UA Professors Get CAREER Boost

Two engineering professors at The University of Alabama received national recognition for leading-edge research that will advance knowledge and enhance the educational experience.

The National Science Foundation selected the two professors for a CAREER Award, one of the nation’s most prestigious honors for top-performing young scientists, during the recently completed academic year. Each grant will provide about $550,000 for research, education and outreach efforts.

The awards allow each researcher to train and motivate a new generation of scientists and engineers not only at UA through instruction and hands-on lab work, but also through outreach efforts to schools and the community.

The NSF Faculty Early Career Development, or CAREER, Program is a foundation-wide activity offering the most prestigious awards in support of early-career faculty with the potential to serve as academic role models in research and education and to lead advances in the mission of their department or organization.

Across campus, 35 active UA faculty received NSF CAREER Awards during their tenure.

“An NSF CAREER Award is a mark of excellence for the transformative discovery and innovation led by our faculty who tackles tomorrow’s challenges to discover new knowledge,” said Dr. Allen Parrish, interim vice president for research and economic development. “This knowledge provides the basis for teaching our students and preparing them for the careers of the future.”

Raising Awareness of Rising Seas

Hamed Moftakhari in his office
Dr. Hamed Moftakhari

With his CAREER Award, Dr. Hamed Moftakhari, assistant professor of civil, construction and environmental engineering, and the students in his lab will set up a computer modeling system that helps monitor minor floods, or nuisance floods, along the country’s coastline to raise awareness of the impacts of rising sea level.

Nuisance floods can occur when high tides bring a few inches of flood water to urban coastal streets sufficient to interrupt traffic and businesses. There is not a lot of data on their impacts and potential mitigation. The UA work plans to develop a framework tracking the accumulated costs of these floods, data that can support decisions on development near the coasts.

“Sea level rise is happening gradually over time,” he said. “It’s really hard to communicate to people that it’s going to come to their backyard sooner or later.

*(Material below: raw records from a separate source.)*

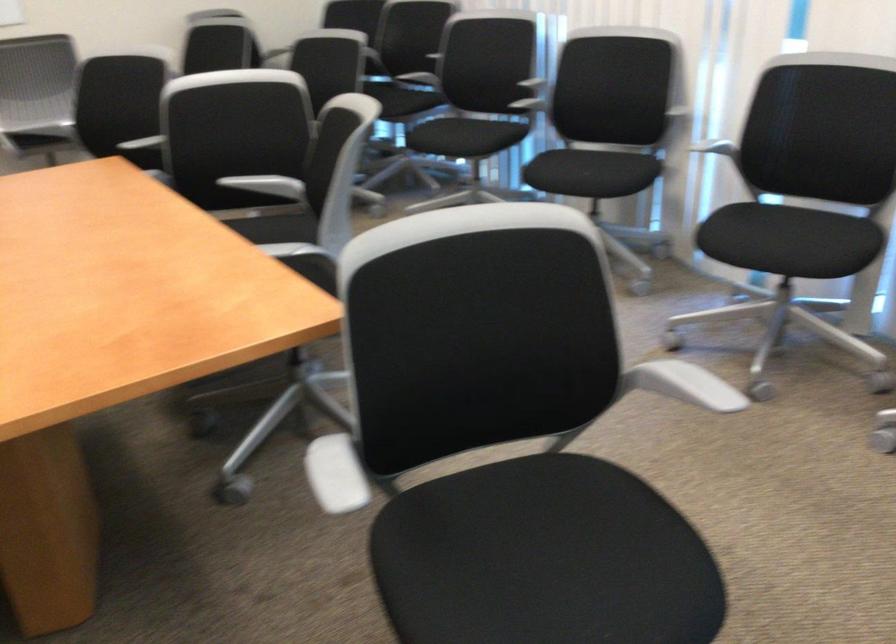
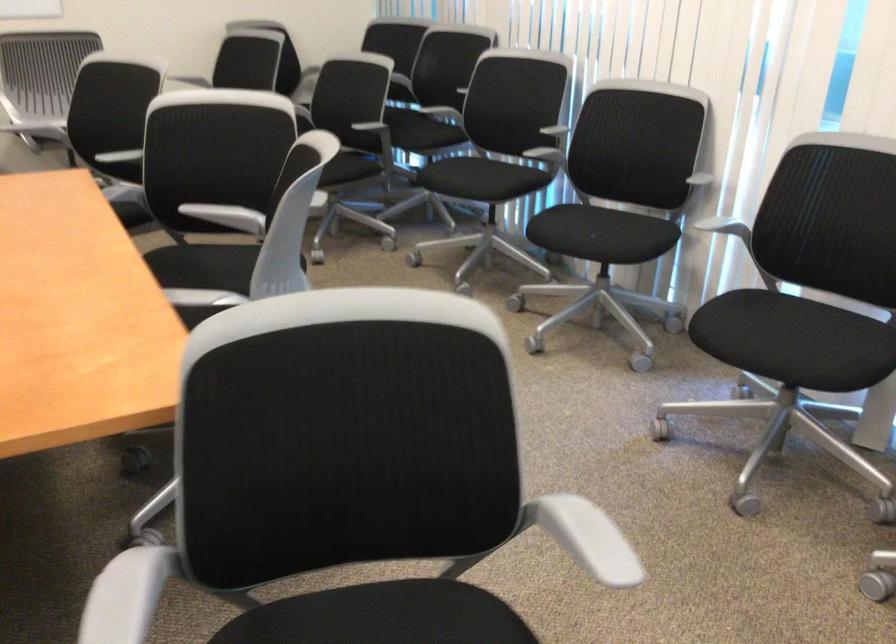
Question: The images are taken continuously from a first-person perspective. In which direction is your viewpoint rotating?

Choices:
 (A) Left
 (B) Right
 (C) Up
 (D) Down

Answer: (A)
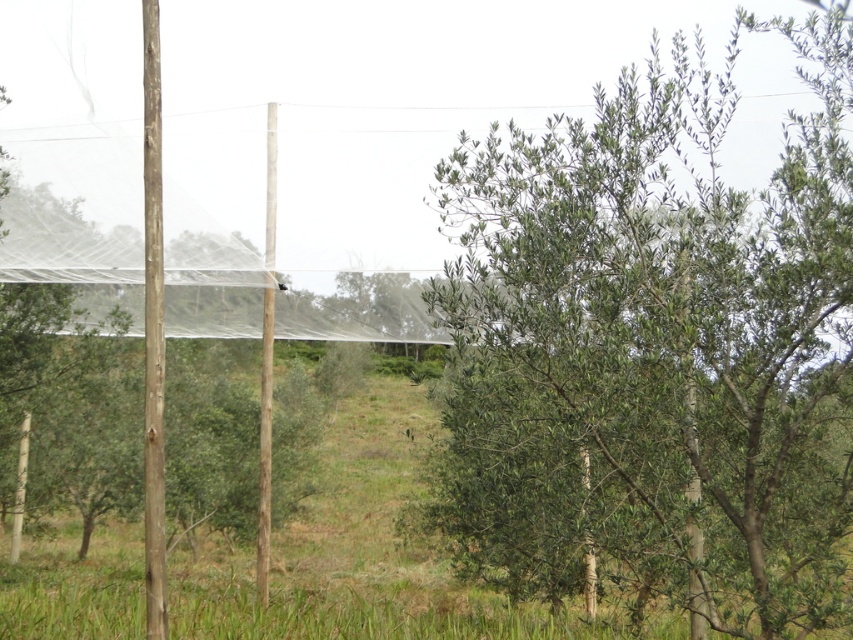
You are standing in the middle of an olive grove and see a green leafy tree at center and a brown wood pole at center. Which object is located to the right of the other?

The green leafy tree at center is positioned on the right side of brown wood pole at center.

You are a farmer checking the irrigation system in the agricultural field. You see the brown rough wooden pole at left and the brown wood pole at center. Which pole do you need to adjust the height of to match the other?

The brown rough wooden pole at left has a lesser height compared to brown wood pole at center, so you should adjust the height of the brown rough wooden pole at left to match the brown wood pole at center.

You are standing at the point with coordinates point (268, 177) and want to walk towards the point with coordinates point (479, 202). Will you pass through any obstacles in your path?

Since point (479, 202) is in front of point (268, 177), you will not encounter any obstacles between them as you move towards the desired point.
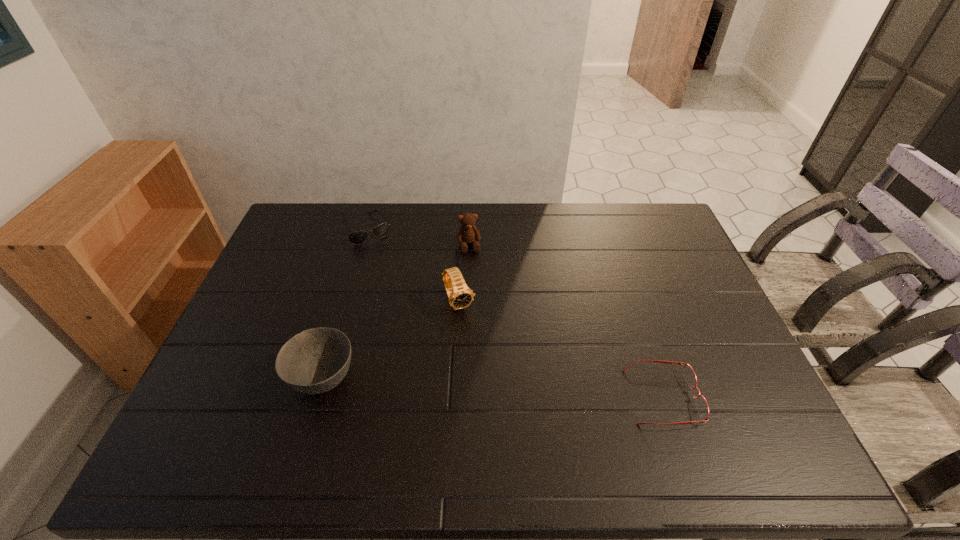
Find the location of `free spot between the spectacles and the sunglasses`. free spot between the spectacles and the sunglasses is located at coordinates (515, 313).

At what (x,y) coordinates should I click in order to perform the action: click on free area in between the rightmost object and the bowl. Please return your answer as a coordinate pair (x, y). Image resolution: width=960 pixels, height=540 pixels. Looking at the image, I should click on (493, 388).

At what (x,y) coordinates should I click in order to perform the action: click on vacant area that lies between the teddy bear and the bowl. Please return your answer as a coordinate pair (x, y). Looking at the image, I should click on (396, 312).

Locate an element on the screen. The image size is (960, 540). free space between the sunglasses and the watch is located at coordinates (413, 266).

At what (x,y) coordinates should I click in order to perform the action: click on empty space between the watch and the bowl. Please return your answer as a coordinate pair (x, y). Image resolution: width=960 pixels, height=540 pixels. Looking at the image, I should click on (392, 340).

The image size is (960, 540). Find the location of `empty space that is in between the third nearest object and the sunglasses`. empty space that is in between the third nearest object and the sunglasses is located at coordinates (413, 266).

What are the coordinates of `free space between the sunglasses and the rightmost object` in the screenshot? It's located at (515, 313).

Find the location of a particular element. free space between the spectacles and the bowl is located at coordinates (493, 388).

Point out which object is positioned as the nearest to the third farthest object. Please provide its 2D coordinates. Your answer should be formatted as a tuple, i.e. [(x, y)], where the tuple contains the x and y coordinates of a point satisfying the conditions above.

[(468, 233)]

Find the location of a particular element. The height and width of the screenshot is (540, 960). object that is the third closest to the third farthest object is located at coordinates (356, 238).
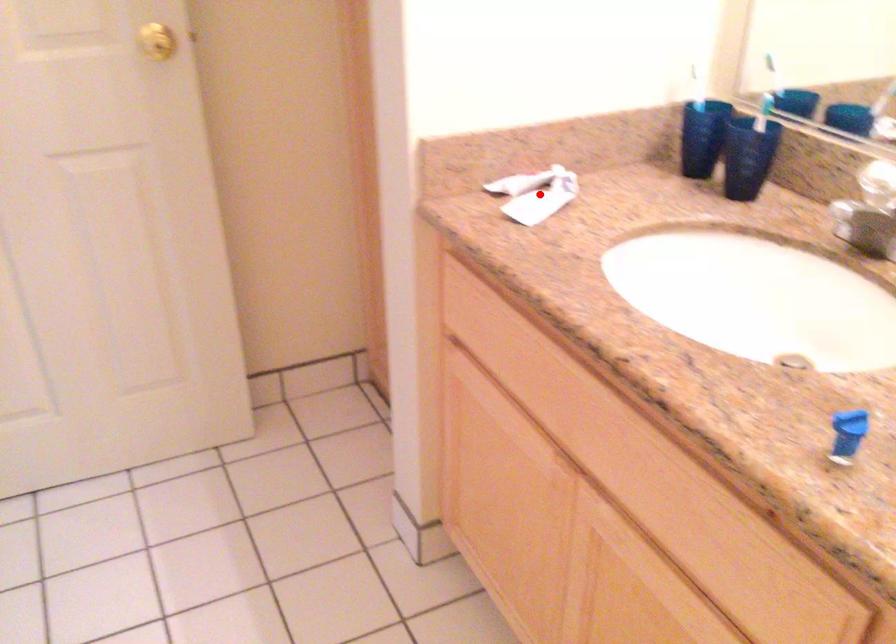
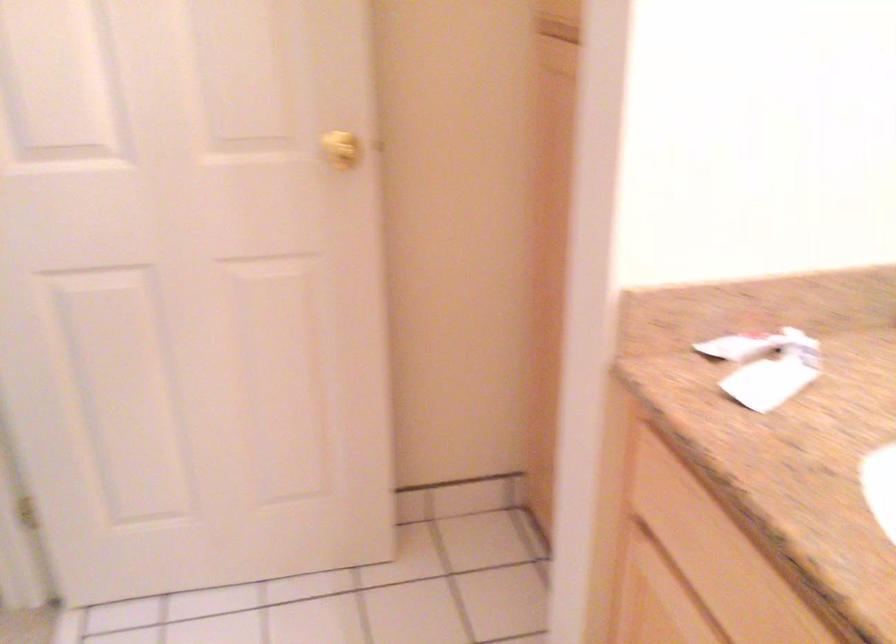
Find the pixel in the second image that matches the highlighted location in the first image.

(764, 366)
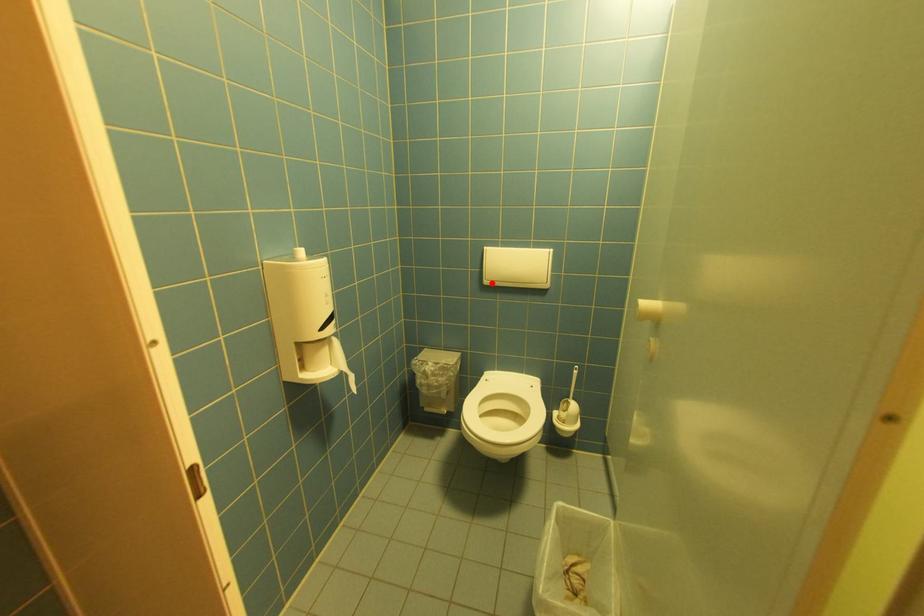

The benefit of monitoring these frequent nuisance floods is that it is going to be a very good reminder for the community that sea level is rising.”

Put This on the Radar

A woman sits for a portrait in a lab filled electronic equipment.
Dr. Sevgi Gurbuz

For Dr. Sevgi Zubeyde Gurbuz, assistant professor of electrical and computer engineering, her CAREER Award will enable further exploration of next-generation AI-enhanced radars.

Dr. Gurbuz’s research involves developing new machine learning and signal processing techniques for controlling the transmissions of and processing the returns from low-cost, low-power, small radar transceivers. The techniques developed will pave the way for devices and smart environments to better respond to human movements in applications of human-computer interaction, such as sign language recognition, health monitoring and autonomous vehicles.

This project will explore transforming fixed radars into intelligent systems that can autonomously ramp up sensing capabilities and draw in other sensors to improve understanding of what humans are doing, and hence the ability of technology to respond to human needs.

“It’s about how can we use radar to sense human behavior, and then designing systems that improve quality of life as a result,” she said. “Radar has the opportunity to bridge the gap with some of the weaknesses that existing sensors have in terms of ambient sensing.”